Task brief
Reproduce every row below character for character, with no changes.

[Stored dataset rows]
--

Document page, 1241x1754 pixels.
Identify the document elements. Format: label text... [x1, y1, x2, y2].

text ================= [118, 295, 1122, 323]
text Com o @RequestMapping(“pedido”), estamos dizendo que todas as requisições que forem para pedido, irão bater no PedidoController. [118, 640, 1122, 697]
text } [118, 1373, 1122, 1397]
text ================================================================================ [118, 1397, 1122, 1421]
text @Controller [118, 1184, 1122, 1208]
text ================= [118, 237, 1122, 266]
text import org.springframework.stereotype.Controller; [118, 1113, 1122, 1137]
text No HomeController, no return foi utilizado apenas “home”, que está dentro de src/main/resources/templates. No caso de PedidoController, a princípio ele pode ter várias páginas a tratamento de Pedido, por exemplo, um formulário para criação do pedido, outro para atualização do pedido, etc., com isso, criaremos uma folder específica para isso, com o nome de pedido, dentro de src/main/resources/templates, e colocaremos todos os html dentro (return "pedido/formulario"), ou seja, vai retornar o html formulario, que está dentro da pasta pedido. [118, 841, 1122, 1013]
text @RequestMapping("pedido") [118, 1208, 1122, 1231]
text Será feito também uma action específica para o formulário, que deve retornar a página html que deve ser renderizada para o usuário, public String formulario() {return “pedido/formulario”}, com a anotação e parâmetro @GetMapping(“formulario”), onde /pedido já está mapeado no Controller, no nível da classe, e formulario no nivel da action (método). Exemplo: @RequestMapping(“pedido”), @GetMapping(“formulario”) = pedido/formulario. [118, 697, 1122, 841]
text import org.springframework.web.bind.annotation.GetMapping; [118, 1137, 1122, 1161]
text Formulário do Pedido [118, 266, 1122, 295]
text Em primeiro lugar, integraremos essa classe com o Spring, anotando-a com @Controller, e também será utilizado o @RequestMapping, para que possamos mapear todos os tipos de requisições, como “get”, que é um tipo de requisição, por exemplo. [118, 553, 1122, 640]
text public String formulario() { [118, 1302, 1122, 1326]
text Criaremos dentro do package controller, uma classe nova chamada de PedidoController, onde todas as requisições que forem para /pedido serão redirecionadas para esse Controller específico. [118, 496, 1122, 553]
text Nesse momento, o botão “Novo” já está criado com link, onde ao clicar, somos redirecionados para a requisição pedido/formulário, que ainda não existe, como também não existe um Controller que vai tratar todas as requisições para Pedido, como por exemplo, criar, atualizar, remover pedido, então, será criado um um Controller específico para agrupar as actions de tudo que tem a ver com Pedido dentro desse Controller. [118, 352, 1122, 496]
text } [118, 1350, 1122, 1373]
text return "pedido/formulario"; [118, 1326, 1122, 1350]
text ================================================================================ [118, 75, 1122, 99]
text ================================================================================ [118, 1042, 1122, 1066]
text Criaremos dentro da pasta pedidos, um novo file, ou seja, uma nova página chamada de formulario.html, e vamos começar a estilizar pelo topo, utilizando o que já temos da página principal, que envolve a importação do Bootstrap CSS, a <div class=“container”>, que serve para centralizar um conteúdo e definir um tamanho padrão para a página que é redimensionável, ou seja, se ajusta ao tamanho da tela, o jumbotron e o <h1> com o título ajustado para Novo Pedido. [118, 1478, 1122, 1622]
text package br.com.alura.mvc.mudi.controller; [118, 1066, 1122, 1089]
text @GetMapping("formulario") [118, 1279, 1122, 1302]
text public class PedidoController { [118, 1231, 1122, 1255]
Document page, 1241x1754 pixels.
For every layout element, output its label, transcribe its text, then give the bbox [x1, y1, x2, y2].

--

Exercise output
Document page, 1241x1754 pixels.
Identify the document elements. Format: label text... [x1, y1, x2, y2].

text ================= [118, 295, 1122, 323]
text Com o @RequestMapping(“pedido”), estamos dizendo que todas as requisições que forem para pedido, irão bater no PedidoController. [118, 640, 1122, 697]
text } [118, 1373, 1122, 1397]
text ================================================================================ [118, 1397, 1122, 1421]
text @Controller [118, 1184, 1122, 1208]
text ================= [118, 237, 1122, 266]
text import org.springframework.stereotype.Controller; [118, 1113, 1122, 1137]
text No HomeController, no return foi utilizado apenas “home”, que está dentro de src/main/resources/templates. No caso de PedidoController, a princípio ele pode ter várias páginas a tratamento de Pedido, por exemplo, um formulário para criação do pedido, outro para atualização do pedido, etc., com isso, criaremos uma folder específica para isso, com o nome de pedido, dentro de src/main/resources/templates, e colocaremos todos os html dentro (return "pedido/formulario"), ou seja, vai retornar o html formulario, que está dentro da pasta pedido. [118, 841, 1122, 1013]
text @RequestMapping("pedido") [118, 1208, 1122, 1231]
text Será feito também uma action específica para o formulário, que deve retornar a página html que deve ser renderizada para o usuário, public String formulario() {return “pedido/formulario”}, com a anotação e parâmetro @GetMapping(“formulario”), onde /pedido já está mapeado no Controller, no nível da classe, e formulario no nivel da action (método). Exemplo: @RequestMapping(“pedido”), @GetMapping(“formulario”) = pedido/formulario. [118, 697, 1122, 841]
text import org.springframework.web.bind.annotation.GetMapping; [118, 1137, 1122, 1161]
text Formulário do Pedido [118, 266, 1122, 295]
text Em primeiro lugar, integraremos essa classe com o Spring, anotando-a com @Controller, e também será utilizado o @RequestMapping, para que possamos mapear todos os tipos de requisições, como “get”, que é um tipo de requisição, por exemplo. [118, 553, 1122, 640]
text public String formulario() { [118, 1302, 1122, 1326]
text Criaremos dentro do package controller, uma classe nova chamada de PedidoController, onde todas as requisições que forem para /pedido serão redirecionadas para esse Controller específico. [118, 496, 1122, 553]
text Nesse momento, o botão “Novo” já está criado com link, onde ao clicar, somos redirecionados para a requisição pedido/formulário, que ainda não existe, como também não existe um Controller que vai tratar todas as requisições para Pedido, como por exemplo, criar, atualizar, remover pedido, então, será criado um um Controller específico para agrupar as actions de tudo que tem a ver com Pedido dentro desse Controller. [118, 352, 1122, 496]
text } [118, 1350, 1122, 1373]
text return "pedido/formulario"; [118, 1326, 1122, 1350]
text ================================================================================ [118, 75, 1122, 99]
text ================================================================================ [118, 1042, 1122, 1066]
text Criaremos dentro da pasta pedidos, um novo file, ou seja, uma nova página chamada de formulario.html, e vamos começar a estilizar pelo topo, utilizando o que já temos da página principal, que envolve a importação do Bootstrap CSS, a <div class=“container”>, que serve para centralizar um conteúdo e definir um tamanho padrão para a página que é redimensionável, ou seja, se ajusta ao tamanho da tela, o jumbotron e o <h1> com o título ajustado para Novo Pedido. [118, 1478, 1122, 1622]
text package br.com.alura.mvc.mudi.controller; [118, 1066, 1122, 1089]
text @GetMapping("formulario") [118, 1279, 1122, 1302]
text public class PedidoController { [118, 1231, 1122, 1255]
Document page, 1241x1754 pixels.
For every layout element, output its label, transcribe its text, then give the bbox [x1, y1, x2, y2].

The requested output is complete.